A Reunion of Ghosts by Judith Claire Mitchell (3 out of 5)
I read about this book, I think, in Publishers Weekly. And as author and store customer Kevin Guilefoile likes to say, what do they really pan? Not much, really. I have gotten a few good ideas for books to read from them, but not many. They showcase books coming out in 7 months, and really, am I going to remember that? Not likely! This one sounded great so we ordered a copy- and when it came in and there was an enthusiastic recommendation from Anthony Doerr, author of All The Light We Cannot See, my favorite fiction book last year. So I felt I MUST read this book. And so I did. I just didn’t love it as much as I had hoped to. Likely, because I have a shit ton of happy, weird books that seem to be able to capture my attention long enough for me to finish them. Overall, not a bad read, just not something I’m going to go gangbusters about.

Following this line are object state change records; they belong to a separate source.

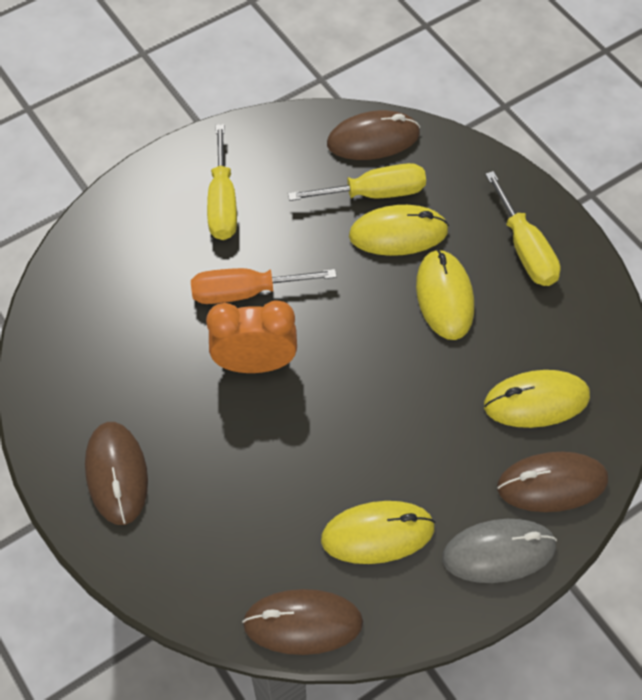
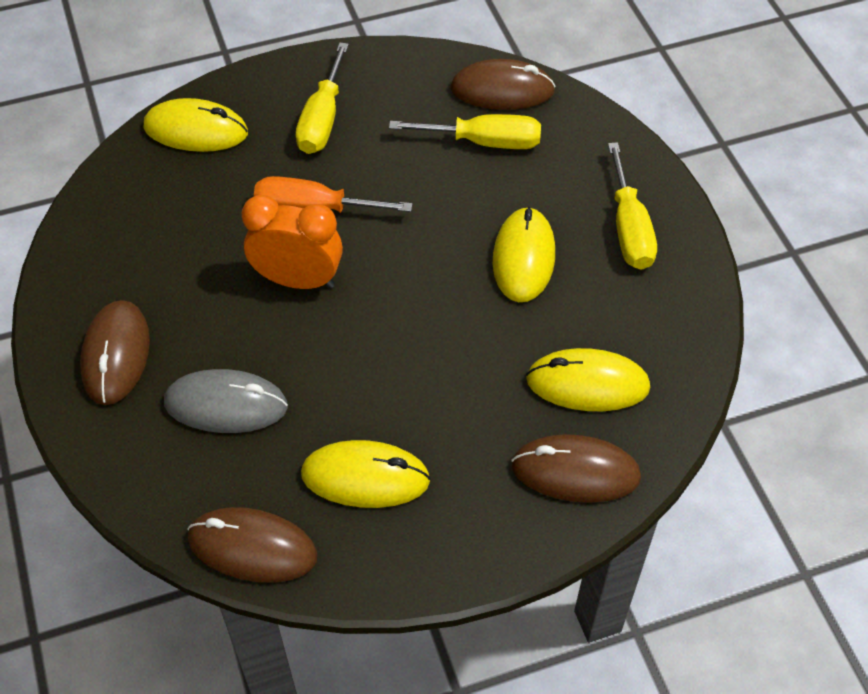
camera: 15 degrees right, 5 degrees down
yellow mouse [349,205,449,256] -> yellow mouse moved to [144,98,248,152]
grey mouse [442,519,557,583] -> grey mouse moved to [164,369,288,433]

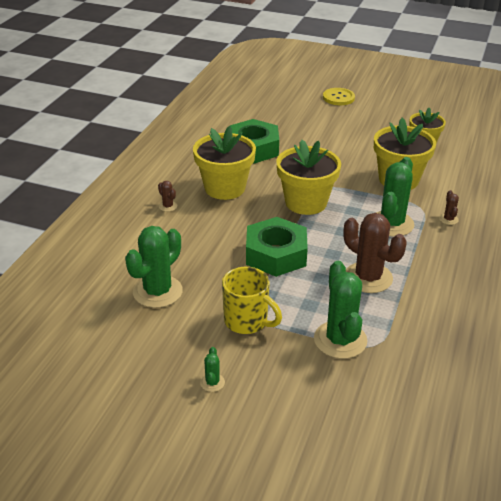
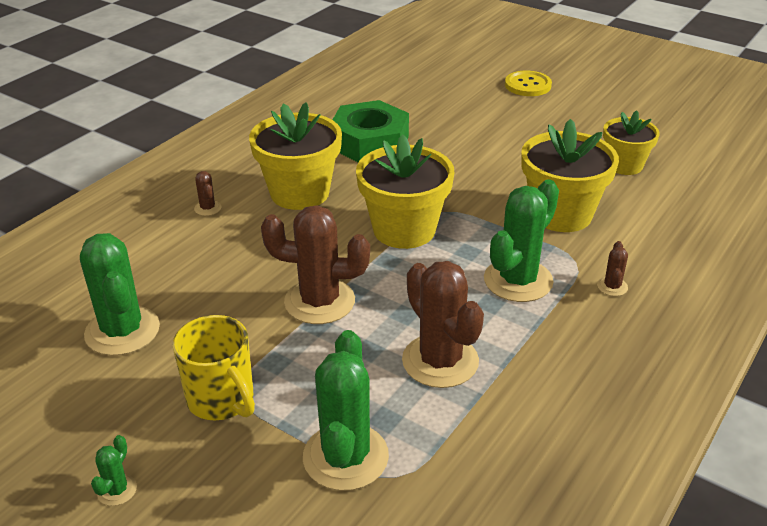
camera: 15 degrees right, 0 degrees up
green cactus [125,226,183,308] -> green cactus turned 75 degrees counterclockwise [80,233,160,356]
green nut [246,217,308,277] -> brown cactus [261,205,370,324]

The three Alter sisters- Vee, Lady, and Delph- have decided to kill themselves in the last days of 1999. Their family history is also littered with family suicides, so much, in fact that the sisters have a flow chart showing the family suicides through the years, and have it prominently displayed on a door. Why are the ladies doing this? NOT just family history. The sisters all have things going marginally wrong in their lives and they just can’t shake those feelings (Lady is destroyed after her divorce; Vee is fighting cancer which may finally claim her if she doesn’t do it first; and Delph is a spinster who seems to have no hope of ever being a wife or mother, or even a significant other). The thing about these sisters, as written by Mitchell, is that they are highly sympathetic characters. You want to hug, smack, or talk to them. You want them to snap out of it and figure out that even when life sucks, you have to fight on. Coming from a family where suicide is prevalent(my mom AND several of my aunts as well), this was hard for me to swallow. The girls deign to go out together and in spectacular fashion, and gather in their apartment to do so. They go over the tortured family history, and that’s where the novel’s dark humor REALLY shines through. And I enjoyed the trip down Alter memory lane. But then..as you know from the premise of the novel…the end inevitably approaches. And with it, well, not only did I get disconnected somewhat from the girls, but I also got angry that they weren’t going to try to avoid the family line, but give into it. There was a lot of yelling at the book toward the end. And again, if I didn’t love these characters so much, I would not have been yelling. The book serves as the “suicide note” they leave behind, and I think that was a brilliant move on Mitchell’s part, but I think it lost something for me with the end of the narrative.
Would I recommend it? Absolutely, but I would warn people that it may make you want to beat the hell out of someone as a result. Again, it was well written and I loved the dark humor and the sisters, but it just lost me toward the end.